L’enfant acquiesça doucement.

« Tu dois apprendre à te battre, continua son père. Tu vivras dans le sang, comme moi et comme tous nos ancêtres. C’est notre destin, notre fatalité. On te respecte pour l’instant parce que tu es mon fils. Mais tu dois savoir te faire respecter pour ce que tu es. C’est clair ? »

L’enfant regarda son père et dit timidement : « Tu seras fier de moi, père, si aujourd’hui je donne un coup de pied à une poule ? »

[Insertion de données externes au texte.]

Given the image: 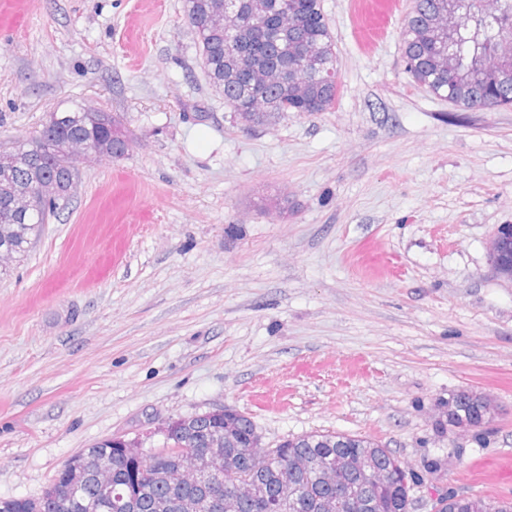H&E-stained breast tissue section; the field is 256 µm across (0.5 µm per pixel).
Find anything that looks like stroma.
Listing matches in <instances>:
<instances>
[{"mask_svg": "<svg viewBox=\"0 0 512 512\" xmlns=\"http://www.w3.org/2000/svg\"><path fill=\"white\" fill-rule=\"evenodd\" d=\"M323 0L340 93L243 132L207 81L184 0H32L0 42V152L51 112L120 117V158L77 163L72 201L0 277V500L36 498L112 437L161 444L171 418L232 408L275 446L368 435L436 492L512 498V282L487 243L512 225V107L461 110L416 86L402 22L357 32ZM285 217L257 211L268 191ZM473 389L484 442L436 431Z\"/></svg>", "mask_w": 512, "mask_h": 512, "instance_id": "stroma-1", "label": "stroma"}]
</instances>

Le prince le fixa avec sérieux. « Oui, je serai fier de toi, mon fils. » Puis il lui donna une chiquenaude sur la tête, faisant voler son chapeau de marmotte. « Va jouer », lui dit-il en lui tendant une part de tarte aux pommes et une autre de tourte à la viande de cerf.

L’enfant engloutit presque toute la tarte, s’étouffant à moitié, puis partit en courant, excité par la première neige de l’année.

« Fils », l’appela son père de sa voix tonnante.

L’enfant s’arrêta et se tourna vers lui.

« Pas besoin de donner de coups de pied à cette poule. Je suis fier de toi de toute façon. » Et il sourit.

« Dis merci, Marcus, chuchota Eilika.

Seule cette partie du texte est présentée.